ECLI:NL:RBAMS:2009:BK3846
Rechtbank Amsterdam
- Eerste aanleg - meervoudig
- Rechtspraak.nl
Vrijspraak van verdachte in zaak van opzettelijk vervalsen van betaalpassen en diefstal
In deze strafzaak, behandeld door de Rechtbank Amsterdam, is de verdachte, een Roemeense onderdaan, beschuldigd van het opzettelijk vervalsen van betaalpassen en diefstal.

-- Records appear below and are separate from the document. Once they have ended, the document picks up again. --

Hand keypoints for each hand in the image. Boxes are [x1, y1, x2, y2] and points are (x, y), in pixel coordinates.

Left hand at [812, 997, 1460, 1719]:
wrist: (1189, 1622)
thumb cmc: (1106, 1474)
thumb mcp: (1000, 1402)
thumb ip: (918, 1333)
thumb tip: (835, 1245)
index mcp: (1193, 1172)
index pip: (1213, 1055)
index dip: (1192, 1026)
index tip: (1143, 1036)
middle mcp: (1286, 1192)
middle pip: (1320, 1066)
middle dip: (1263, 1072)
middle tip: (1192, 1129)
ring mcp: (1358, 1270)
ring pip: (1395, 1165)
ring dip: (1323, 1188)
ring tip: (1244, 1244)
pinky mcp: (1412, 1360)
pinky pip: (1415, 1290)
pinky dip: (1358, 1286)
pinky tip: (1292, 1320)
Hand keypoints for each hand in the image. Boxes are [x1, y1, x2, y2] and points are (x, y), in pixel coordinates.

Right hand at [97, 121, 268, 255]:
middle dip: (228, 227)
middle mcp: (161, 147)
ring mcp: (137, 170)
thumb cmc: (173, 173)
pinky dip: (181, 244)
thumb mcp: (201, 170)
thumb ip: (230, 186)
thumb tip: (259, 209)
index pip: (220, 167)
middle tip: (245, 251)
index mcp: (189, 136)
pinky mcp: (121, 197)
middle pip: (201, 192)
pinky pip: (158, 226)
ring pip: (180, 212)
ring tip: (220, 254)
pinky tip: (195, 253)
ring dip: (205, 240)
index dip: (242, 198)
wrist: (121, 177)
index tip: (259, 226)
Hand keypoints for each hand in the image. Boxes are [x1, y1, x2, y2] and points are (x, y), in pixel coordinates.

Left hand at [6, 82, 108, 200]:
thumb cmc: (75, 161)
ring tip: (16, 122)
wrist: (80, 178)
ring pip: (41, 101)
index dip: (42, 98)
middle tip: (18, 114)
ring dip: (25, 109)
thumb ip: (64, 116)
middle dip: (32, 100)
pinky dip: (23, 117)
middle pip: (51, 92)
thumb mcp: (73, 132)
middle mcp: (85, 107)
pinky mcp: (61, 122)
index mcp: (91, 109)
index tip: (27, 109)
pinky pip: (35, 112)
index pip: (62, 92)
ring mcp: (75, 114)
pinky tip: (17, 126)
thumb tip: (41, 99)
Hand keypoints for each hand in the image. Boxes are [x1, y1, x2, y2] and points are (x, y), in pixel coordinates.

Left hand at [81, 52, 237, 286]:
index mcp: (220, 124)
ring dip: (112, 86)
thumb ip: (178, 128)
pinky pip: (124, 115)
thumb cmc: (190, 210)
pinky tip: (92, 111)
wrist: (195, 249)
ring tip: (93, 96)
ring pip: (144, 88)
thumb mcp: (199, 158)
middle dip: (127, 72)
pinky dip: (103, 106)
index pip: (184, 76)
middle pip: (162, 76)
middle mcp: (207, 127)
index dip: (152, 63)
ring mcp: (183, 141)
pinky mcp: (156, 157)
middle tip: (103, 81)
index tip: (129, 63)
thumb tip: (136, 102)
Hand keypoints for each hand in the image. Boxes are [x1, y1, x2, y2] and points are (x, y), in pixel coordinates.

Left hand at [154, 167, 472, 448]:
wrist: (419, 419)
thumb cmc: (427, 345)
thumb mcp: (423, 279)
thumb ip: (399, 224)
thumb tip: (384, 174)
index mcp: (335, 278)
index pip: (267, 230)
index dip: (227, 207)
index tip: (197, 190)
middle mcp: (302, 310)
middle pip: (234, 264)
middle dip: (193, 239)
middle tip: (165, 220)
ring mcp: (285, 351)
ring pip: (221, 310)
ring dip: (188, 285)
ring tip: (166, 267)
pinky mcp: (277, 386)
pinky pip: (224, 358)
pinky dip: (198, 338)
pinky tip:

De tenlastelegging omvatte meerdere artikelen van het Wetboek van Strafrecht, waaronder het opmaken of vervalsen van betaalpassen en het voorhanden hebben van skimapparatuur. De rechtbank heeft op 2 juni 2009 uitspraak gedaan in deze zaak, waarbij de officier van justitie niet-ontvankelijk werd verklaard in de vervolging van de verdachte voor een van de tenlastegelegde feiten, namelijk het verblijven als ongewenst vreemdeling. Dit besluit was gebaseerd op het feit dat de eerdere beschikking niet voldeed aan het gemeenschapsrechtelijke criterium, nu Roemenië sinds 1 januari 2007 lid is van de Europese Unie.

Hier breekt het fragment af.